Le fauvisme procède d’un mouvement à peu près identique d’autonomisation, mais cette fois des couleurs. Le génie de Dufy, de Chagall, mais aussi de Delaunay (par bien des aspects, fauviste également), c’est d’avoir remplacé les petits points de Seurat par des touches très grosses, qui n’arrivent plus à se faire oublier et à se fondre les unes dans les autres. Mais déjà dans le tableau de 1889 de Seurat, les points sont beaucoup plus gros que dans le fameux Dimanche après-midi à l’île de la grande Jatte, peint cinq ans plus tôt. Nous avons l’impression que la Tour Eiffel scintille et resplendit sous une pluie de confettis tombés du ciel. Seurat amorce là une révolution chromatique dans laquelle bien des artistes vont s’engouffrer : les taches de couleurs seront de plus en plus grandes ; au lieu de fusionner dans notre regard, elles affirment leur existence irréductible, devenant des objets en soi et n’étant plus soumis à aucune norme représentative. C’est ainsi que dans son tableau de 1934, la représentation que Chagall fait de la Tour Eiffel confine à un tachisme abstrait, exactement de la même manière que les représentations cubistes que Delaunay fait du monument dans les années vingt prennent le chemin de l’abstraction géométrique.

 

Le logo de Paris

 

A noter enfin la contribution intéressante d’Henri Rivière. Au début du 20ème siècle,  ses 36 lithographies de la Tour Eiffel, dans un style très japonais sont un hommage aux 36 vues du mont Fuji par Hokusai. L’analogie est saisissante, car le monument s’incruste dans le paysage parisien sous tous les angles et en  toutes saisons ;  et son étrangeté même finit par devenir familière. Elle se fond dans le paysage. De la même manière que par ce procédé le mont Fuji devient le symbole du Japon, la Tour Eiffel devient le symbole même de la capitale.
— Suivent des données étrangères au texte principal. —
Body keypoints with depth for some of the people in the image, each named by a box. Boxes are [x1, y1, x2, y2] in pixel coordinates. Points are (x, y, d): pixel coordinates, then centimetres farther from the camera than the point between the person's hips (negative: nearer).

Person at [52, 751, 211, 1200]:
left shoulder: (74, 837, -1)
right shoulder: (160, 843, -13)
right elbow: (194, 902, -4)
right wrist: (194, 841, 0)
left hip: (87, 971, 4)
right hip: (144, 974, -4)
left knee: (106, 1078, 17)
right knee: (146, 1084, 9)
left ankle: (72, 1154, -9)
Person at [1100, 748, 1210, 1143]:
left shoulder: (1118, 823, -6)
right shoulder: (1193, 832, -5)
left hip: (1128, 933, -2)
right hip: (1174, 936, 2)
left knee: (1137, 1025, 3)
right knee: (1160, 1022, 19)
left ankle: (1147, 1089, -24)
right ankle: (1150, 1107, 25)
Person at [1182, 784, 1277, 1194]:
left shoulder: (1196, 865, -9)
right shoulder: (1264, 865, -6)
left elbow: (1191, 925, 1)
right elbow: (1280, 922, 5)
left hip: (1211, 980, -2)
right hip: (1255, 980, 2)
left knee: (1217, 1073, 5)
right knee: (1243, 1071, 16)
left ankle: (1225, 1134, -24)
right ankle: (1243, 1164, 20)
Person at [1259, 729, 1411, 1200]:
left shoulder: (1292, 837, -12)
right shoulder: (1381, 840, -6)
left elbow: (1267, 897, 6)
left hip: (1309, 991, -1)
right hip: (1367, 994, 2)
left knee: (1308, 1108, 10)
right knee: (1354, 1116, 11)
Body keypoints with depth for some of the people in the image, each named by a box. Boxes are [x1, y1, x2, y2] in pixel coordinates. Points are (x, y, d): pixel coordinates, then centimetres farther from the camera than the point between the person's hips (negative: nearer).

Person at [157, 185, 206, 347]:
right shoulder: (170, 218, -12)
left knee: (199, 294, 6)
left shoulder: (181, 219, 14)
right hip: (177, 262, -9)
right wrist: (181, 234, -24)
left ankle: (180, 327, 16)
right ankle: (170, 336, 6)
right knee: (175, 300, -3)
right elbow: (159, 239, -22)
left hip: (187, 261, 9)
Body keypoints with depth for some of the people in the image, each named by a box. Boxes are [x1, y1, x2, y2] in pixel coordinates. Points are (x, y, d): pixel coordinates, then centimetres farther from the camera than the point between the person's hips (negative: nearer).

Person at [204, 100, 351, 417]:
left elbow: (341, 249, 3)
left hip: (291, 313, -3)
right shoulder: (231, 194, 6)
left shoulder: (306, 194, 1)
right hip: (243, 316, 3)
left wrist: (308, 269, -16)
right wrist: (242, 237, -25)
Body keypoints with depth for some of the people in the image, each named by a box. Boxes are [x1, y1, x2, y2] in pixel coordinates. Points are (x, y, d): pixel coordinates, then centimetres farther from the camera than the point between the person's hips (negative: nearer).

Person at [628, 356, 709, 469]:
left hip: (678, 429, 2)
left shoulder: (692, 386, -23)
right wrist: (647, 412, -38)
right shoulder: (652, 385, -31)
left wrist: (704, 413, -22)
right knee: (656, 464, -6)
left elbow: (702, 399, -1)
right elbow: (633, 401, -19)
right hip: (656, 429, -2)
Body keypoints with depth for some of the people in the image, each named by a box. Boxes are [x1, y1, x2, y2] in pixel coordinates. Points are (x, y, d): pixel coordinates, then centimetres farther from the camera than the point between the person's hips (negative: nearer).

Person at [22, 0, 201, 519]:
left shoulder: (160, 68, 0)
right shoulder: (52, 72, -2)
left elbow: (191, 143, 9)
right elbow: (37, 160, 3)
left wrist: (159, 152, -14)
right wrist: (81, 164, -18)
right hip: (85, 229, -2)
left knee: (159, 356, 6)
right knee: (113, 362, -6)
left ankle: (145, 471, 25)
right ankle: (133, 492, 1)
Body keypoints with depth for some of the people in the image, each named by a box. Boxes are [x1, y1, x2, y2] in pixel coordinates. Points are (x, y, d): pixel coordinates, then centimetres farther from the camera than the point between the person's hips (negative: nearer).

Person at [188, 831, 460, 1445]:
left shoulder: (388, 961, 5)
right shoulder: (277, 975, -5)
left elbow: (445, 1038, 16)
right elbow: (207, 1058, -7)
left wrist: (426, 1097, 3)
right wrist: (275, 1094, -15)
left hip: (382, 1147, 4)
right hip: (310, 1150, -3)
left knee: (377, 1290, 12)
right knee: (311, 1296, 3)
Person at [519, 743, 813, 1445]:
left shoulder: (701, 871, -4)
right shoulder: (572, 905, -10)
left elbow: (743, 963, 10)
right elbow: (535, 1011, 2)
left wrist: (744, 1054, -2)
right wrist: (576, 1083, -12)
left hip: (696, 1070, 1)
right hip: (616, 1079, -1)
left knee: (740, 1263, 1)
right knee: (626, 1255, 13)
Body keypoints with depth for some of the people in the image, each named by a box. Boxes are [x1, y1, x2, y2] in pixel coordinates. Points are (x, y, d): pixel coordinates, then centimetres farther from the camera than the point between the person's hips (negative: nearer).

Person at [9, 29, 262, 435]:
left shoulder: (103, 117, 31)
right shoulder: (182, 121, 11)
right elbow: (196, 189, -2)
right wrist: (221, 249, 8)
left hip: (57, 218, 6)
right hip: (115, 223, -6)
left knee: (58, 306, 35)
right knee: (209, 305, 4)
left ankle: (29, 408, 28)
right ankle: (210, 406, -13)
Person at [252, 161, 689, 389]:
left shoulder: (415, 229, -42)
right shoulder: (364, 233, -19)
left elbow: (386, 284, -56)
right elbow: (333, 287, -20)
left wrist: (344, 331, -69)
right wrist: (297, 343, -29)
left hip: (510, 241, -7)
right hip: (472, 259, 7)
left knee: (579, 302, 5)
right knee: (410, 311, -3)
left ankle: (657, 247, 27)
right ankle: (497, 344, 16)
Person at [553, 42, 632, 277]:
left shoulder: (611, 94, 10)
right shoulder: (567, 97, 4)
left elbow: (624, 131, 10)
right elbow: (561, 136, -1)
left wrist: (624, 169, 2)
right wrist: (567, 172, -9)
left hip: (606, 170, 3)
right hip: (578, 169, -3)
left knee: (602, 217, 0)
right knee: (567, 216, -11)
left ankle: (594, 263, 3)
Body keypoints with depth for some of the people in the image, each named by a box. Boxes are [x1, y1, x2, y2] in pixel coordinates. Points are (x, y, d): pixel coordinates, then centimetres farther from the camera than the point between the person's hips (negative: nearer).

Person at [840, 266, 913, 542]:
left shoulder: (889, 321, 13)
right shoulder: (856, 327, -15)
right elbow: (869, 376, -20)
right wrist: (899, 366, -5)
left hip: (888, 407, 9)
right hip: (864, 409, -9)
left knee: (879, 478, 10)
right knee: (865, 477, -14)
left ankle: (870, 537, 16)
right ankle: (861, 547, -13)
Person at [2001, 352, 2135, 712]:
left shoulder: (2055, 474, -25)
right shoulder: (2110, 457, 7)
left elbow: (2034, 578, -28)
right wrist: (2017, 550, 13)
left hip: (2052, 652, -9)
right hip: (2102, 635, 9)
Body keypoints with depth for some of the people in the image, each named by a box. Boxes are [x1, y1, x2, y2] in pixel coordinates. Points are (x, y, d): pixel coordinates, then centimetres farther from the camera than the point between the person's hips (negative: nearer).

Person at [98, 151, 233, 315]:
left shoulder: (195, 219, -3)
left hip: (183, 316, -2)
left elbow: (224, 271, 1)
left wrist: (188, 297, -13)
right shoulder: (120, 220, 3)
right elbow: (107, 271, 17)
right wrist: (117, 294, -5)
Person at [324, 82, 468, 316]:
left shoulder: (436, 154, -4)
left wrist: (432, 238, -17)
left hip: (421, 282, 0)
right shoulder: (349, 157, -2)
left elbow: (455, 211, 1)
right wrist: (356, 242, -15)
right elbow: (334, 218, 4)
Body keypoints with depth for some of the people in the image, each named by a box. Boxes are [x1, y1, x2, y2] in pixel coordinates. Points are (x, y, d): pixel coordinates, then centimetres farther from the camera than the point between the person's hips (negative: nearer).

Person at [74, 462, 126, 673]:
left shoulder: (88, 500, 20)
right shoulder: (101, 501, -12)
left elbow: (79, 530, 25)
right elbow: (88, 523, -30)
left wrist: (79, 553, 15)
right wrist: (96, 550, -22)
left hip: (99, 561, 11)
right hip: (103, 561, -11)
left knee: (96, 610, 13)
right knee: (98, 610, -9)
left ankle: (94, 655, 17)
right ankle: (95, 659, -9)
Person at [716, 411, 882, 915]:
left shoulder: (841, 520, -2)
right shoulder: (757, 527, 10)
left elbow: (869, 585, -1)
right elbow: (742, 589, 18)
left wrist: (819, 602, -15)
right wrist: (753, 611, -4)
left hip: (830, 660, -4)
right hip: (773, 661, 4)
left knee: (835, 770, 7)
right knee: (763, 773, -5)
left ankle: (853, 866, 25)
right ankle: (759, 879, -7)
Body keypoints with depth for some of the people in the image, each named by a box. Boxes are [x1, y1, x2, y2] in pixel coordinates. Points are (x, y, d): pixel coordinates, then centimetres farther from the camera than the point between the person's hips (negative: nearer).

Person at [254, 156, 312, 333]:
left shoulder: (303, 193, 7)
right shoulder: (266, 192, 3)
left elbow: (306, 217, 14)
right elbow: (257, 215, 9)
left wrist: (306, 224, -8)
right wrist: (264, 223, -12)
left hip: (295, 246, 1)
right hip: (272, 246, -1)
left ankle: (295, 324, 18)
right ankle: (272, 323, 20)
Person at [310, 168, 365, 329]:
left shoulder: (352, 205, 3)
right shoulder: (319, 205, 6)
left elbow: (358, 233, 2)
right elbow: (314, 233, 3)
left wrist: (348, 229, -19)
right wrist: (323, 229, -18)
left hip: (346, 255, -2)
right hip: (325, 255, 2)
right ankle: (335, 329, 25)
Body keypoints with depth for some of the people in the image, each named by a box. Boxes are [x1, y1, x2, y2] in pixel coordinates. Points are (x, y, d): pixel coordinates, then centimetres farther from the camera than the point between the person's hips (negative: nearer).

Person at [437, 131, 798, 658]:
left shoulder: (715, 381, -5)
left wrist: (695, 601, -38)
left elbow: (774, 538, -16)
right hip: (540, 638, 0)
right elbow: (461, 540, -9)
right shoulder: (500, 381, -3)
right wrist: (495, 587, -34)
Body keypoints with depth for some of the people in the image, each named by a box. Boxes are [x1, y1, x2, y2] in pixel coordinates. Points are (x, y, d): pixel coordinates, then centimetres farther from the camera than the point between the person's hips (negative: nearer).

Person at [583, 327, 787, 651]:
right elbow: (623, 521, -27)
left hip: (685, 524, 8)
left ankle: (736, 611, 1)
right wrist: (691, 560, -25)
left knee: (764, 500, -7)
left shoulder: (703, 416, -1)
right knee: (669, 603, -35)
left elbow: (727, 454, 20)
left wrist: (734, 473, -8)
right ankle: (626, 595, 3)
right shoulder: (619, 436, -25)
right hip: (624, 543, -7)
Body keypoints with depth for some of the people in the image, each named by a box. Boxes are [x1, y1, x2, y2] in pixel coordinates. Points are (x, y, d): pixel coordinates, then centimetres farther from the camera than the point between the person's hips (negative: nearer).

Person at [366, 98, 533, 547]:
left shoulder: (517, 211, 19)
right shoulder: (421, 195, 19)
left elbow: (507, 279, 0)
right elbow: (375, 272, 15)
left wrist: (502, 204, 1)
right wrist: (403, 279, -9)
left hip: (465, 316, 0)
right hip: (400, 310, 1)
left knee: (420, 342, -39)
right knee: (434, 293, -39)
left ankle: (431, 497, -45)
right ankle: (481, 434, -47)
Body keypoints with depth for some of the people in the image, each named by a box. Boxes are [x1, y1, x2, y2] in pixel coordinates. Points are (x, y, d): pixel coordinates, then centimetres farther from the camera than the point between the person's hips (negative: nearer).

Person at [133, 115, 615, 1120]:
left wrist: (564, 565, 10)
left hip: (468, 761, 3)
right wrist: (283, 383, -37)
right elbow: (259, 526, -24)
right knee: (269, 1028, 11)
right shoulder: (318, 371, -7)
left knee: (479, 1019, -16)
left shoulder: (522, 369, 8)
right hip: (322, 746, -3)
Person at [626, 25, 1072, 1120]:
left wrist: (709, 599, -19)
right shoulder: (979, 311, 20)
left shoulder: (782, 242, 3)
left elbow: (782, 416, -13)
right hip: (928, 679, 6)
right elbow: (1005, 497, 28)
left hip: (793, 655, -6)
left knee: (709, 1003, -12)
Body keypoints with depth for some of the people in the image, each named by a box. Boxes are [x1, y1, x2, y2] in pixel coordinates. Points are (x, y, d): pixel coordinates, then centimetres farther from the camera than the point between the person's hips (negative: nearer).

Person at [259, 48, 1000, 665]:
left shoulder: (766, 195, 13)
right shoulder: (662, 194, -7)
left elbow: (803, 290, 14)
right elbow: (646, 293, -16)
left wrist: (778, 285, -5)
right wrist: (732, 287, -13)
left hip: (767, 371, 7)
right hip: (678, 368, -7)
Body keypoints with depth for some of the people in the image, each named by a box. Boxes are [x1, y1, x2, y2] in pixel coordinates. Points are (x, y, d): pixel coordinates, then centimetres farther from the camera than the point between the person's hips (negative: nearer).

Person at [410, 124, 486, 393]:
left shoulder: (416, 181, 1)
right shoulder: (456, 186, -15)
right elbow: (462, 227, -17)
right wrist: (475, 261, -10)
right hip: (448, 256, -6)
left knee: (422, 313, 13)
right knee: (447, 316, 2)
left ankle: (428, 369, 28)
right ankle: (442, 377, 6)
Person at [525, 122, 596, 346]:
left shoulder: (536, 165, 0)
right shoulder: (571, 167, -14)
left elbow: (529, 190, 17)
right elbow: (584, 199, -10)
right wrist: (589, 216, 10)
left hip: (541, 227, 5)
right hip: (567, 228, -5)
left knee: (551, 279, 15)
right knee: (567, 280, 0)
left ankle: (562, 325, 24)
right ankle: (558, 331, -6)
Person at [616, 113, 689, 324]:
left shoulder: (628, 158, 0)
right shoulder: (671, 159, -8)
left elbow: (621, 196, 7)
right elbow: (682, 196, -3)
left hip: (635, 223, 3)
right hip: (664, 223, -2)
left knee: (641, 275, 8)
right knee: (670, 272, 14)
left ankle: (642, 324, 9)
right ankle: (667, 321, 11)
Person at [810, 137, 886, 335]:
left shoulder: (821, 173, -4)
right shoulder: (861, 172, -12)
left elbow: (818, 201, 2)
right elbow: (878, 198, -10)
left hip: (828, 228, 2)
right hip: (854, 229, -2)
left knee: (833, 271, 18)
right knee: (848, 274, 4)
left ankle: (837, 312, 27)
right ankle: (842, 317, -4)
Parfois, dans certains tableaux, elle apparait de loin presque minuscule, comme une simple ponctuation ou comme la signature de Paris.

 

L’élan français

 

Révolutions politique, scientifique, picturale, La tour Eiffel symbolise incontestablement l’élan français à la fin du 19ème siècle.  Elle est le témoin d’une époque nostalgique : celle des grandes expositions universelles où la France était pour de longs mois le centre du monde ; celle de la Belle époque et de ses extravagances ; celle des défis industriels en un temps où le progrès était encore un enchantement et une aventure enthousiasmante ; celle où la République triomphante s’installait enfin  dans le cœur des Français, après un siècle de révolutions ; celle d’une France qui donne le meilleur d’elle-même à travers son style et son esthétique industrielle ( on a eu un équivalent quatre-vingts ans plus tard  avec l’avion Concorde, autre grande fierté nationale, mais dont la fin tragique a le goût amer d’un destin inaccompli).

 

Mythique parce qu’intemporelle et triomphante, la Tour étonne le promeneur comme au premier jour. C’est de loin qu’elle est la plus majestueuse, à peu près à la distance où Seurat l’a peinte,  lorsqu’elle émerge des autres constructions et accroche  les beaux ciels de Paris, notamment en automne. Sa silhouette élancée au bord de l’eau, accuse la grande  perspective du fleuve, si « romantique » au dire des touristes (le mot est galvaudé mais peu importe). Les berges de la Seine, du pont de Sully au pont d’Iéna, lui doivent sans doute leur classement au patrimoine mondial de l’humanité par l’UNESCO en 1992.